Sunlight on my cheek, a breeze across my shoulders. I blink at the clock on the bedside table – 07:43. I’m struggling to make out why everything feels so wrong – the time, the clock, the towel round myself. Realisation is a knife sliding between my ribs. I’ve been woken by the weather, not the patter of feet across the floorboards, the warm, wriggly body that pushes its way up through the covers and says, ‘Cuddle, Mummy.’

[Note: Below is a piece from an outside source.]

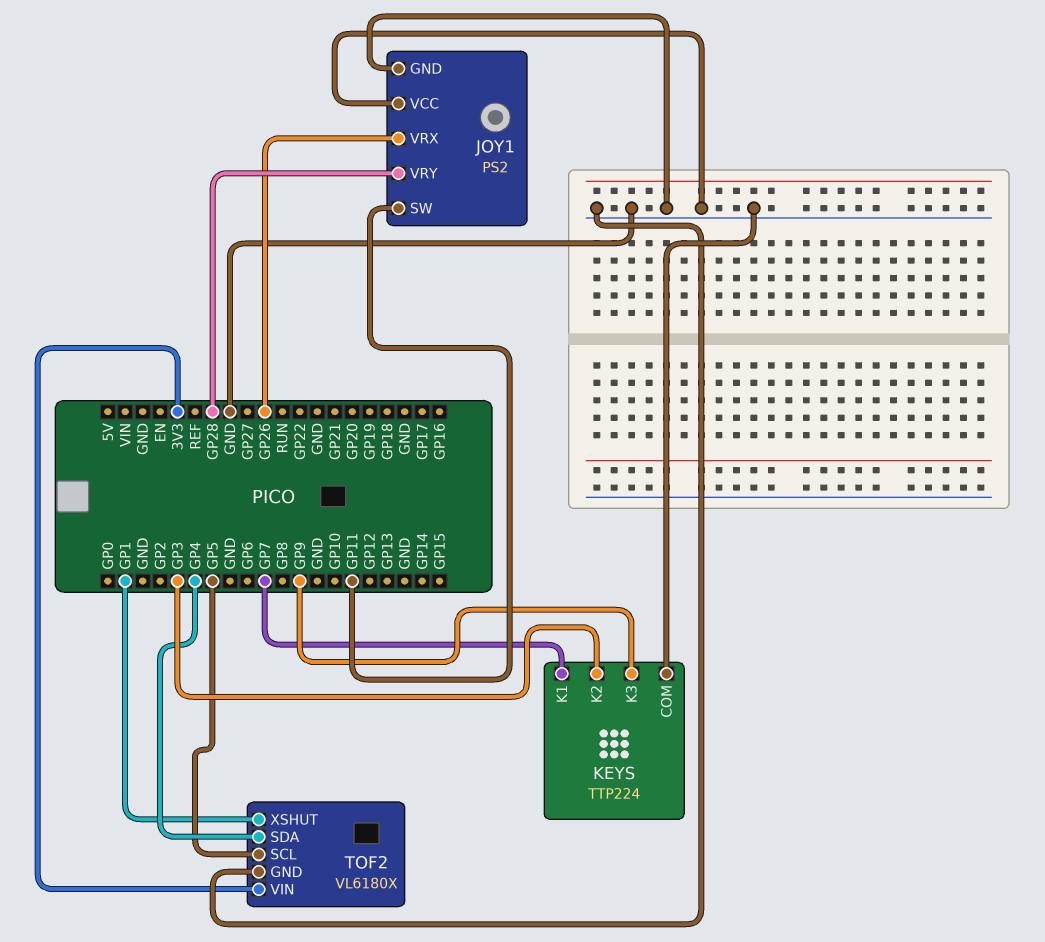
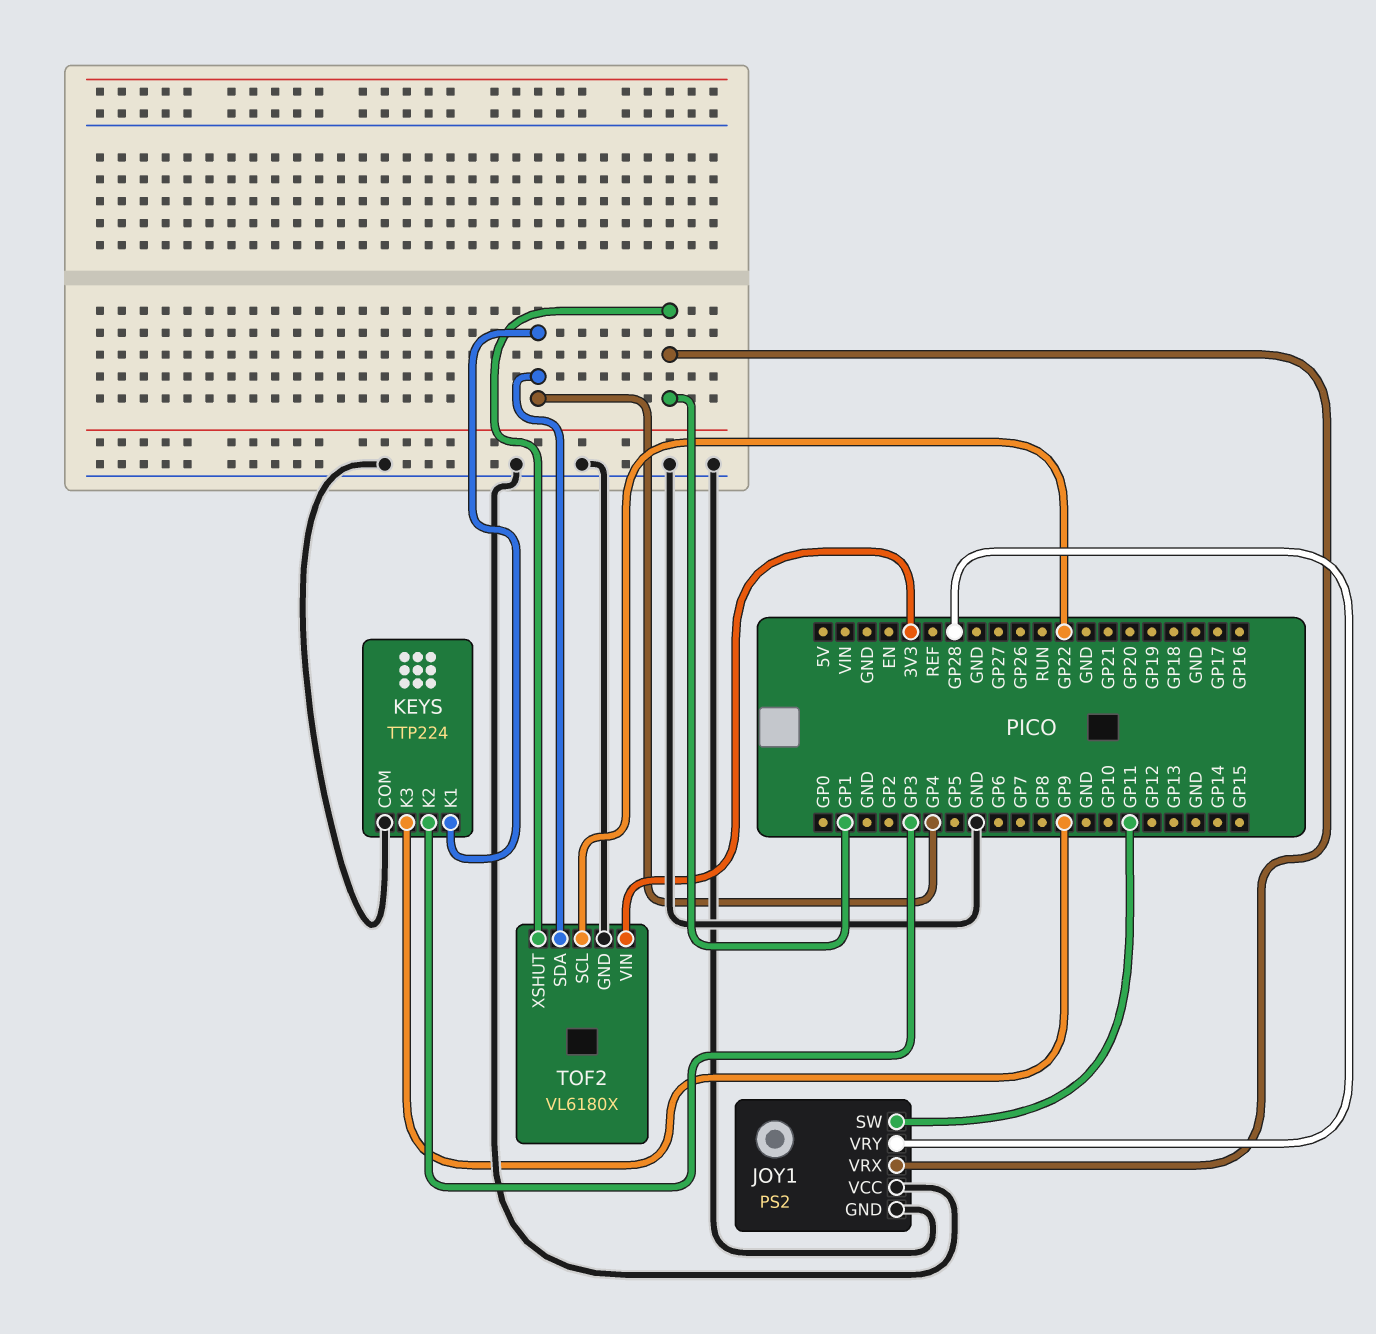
JOY1 pin VRX: GP26 -> GP1
KEYS pin K1: GP7 -> GP4
TOF2 pin SCL: GP5 -> GP22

I almost walk out. It’s unbearable, I can’t do this, I’ll find my phone, call Kit, he’ll drive up immediately, park on the double-yellow lines and then my girl will be in my arms. She will hug me so tightly, nothing will hurt anymore, I will hold her hand in the car, I’ll go home, back to my room at the top of The Wedge, and then I remember what I’ve been doing since I lost Faye, the futon in the greenhouse damp and unchanged beneath me, the crying that went on for so long, it didn’t as much occur in intervals but was instead one single cry. Only a few days ago,Millie came into the bathroom while I lay curled up on the floor of the shower, the heat turned up to the max.

‘What you doing, Mama?’

Through the glass, her features were blurred in condensation and then suddenly sharp as she squashed her nose against the screen. ‘Taking long time.’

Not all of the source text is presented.